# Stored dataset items

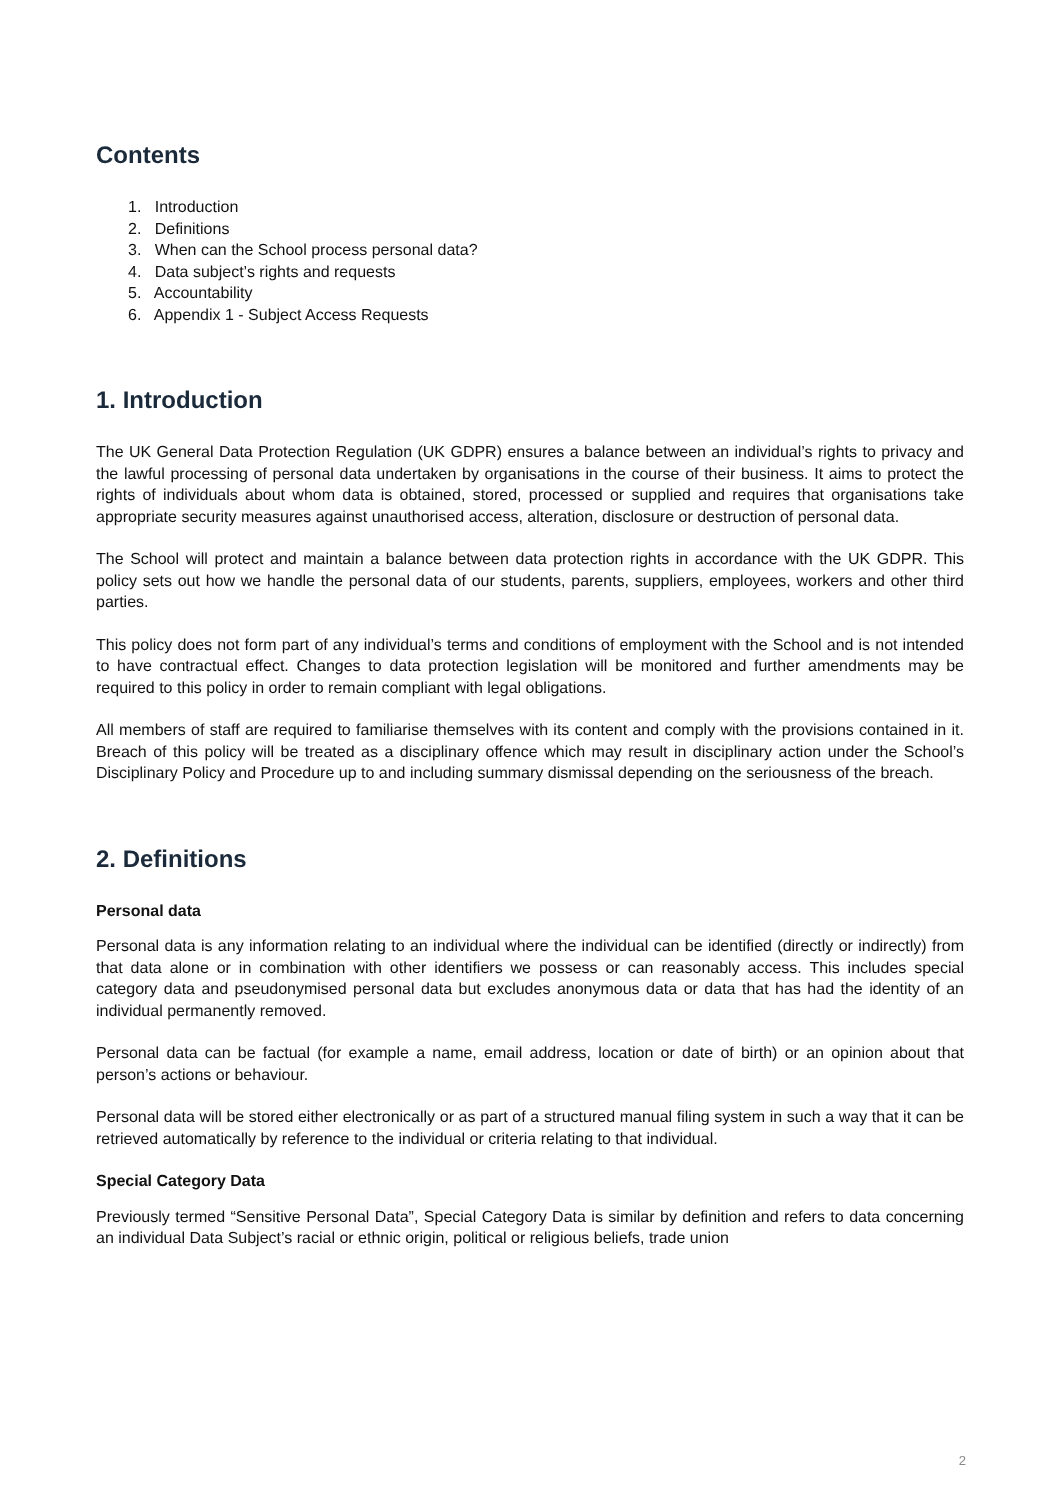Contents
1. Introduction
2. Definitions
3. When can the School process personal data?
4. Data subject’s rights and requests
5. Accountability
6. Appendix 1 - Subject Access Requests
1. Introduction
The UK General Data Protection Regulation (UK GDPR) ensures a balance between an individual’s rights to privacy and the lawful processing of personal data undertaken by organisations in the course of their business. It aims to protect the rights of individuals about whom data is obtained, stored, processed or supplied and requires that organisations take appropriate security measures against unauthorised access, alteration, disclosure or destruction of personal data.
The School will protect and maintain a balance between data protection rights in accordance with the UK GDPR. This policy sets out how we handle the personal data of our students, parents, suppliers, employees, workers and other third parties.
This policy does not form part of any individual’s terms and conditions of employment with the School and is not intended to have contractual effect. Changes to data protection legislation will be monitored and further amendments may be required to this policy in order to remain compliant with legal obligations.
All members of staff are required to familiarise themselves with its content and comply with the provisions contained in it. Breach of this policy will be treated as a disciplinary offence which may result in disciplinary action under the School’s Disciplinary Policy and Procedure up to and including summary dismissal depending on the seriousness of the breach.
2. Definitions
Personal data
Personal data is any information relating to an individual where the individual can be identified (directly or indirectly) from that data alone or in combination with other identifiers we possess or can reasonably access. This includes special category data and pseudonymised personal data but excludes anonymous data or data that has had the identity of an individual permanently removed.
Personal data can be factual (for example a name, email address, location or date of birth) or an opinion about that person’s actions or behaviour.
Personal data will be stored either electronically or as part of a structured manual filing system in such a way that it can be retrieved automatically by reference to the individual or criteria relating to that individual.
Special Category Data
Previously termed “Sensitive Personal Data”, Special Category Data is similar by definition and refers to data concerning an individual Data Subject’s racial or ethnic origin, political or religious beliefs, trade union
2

# Work to be completed
Where a record holds a picture, leave the picture out and restate the rest word for word.

# Written reply
Contents
1. Introduction
2. Definitions
3. When can the School process personal data?
4. Data subject’s rights and requests
5. Accountability
6. Appendix 1 - Subject Access Requests
1. Introduction
The UK General Data Protection Regulation (UK GDPR) ensures a balance between an individual’s rights to privacy and the lawful processing of personal data undertaken by organisations in the course of their business. It aims to protect the rights of individuals about whom data is obtained, stored, processed or supplied and requires that organisations take appropriate security measures against unauthorised access, alteration, disclosure or destruction of personal data.
The School will protect and maintain a balance between data protection rights in accordance with the UK GDPR. This policy sets out how we handle the personal data of our students, parents, suppliers, employees, workers and other third parties.
This policy does not form part of any individual’s terms and conditions of employment with the School and is not intended to have contractual effect. Changes to data protection legislation will be monitored and further amendments may be required to this policy in order to remain compliant with legal obligations.
All members of staff are required to familiarise themselves with its content and comply with the provisions contained in it. Breach of this policy will be treated as a disciplinary offence which may result in disciplinary action under the School’s Disciplinary Policy and Procedure up to and including summary dismissal depending on the seriousness of the breach.
2. Definitions
Personal data
Personal data is any information relating to an individual where the individual can be identified (directly or indirectly) from that data alone or in combination with other identifiers we possess or can reasonably access. This includes special category data and pseudonymised personal data but excludes anonymous data or data that has had the identity of an individual permanently removed.
Personal data can be factual (for example a name, email address, location or date of birth) or an opinion about that person’s actions or behaviour.
Personal data will be stored either electronically or as part of a structured manual filing system in such a way that it can be retrieved automatically by reference to the individual or criteria relating to that individual.
Special Category Data
Previously termed “Sensitive Personal Data”, Special Category Data is similar by definition and refers to data concerning an individual Data Subject’s racial or ethnic origin, political or religious beliefs, trade union
2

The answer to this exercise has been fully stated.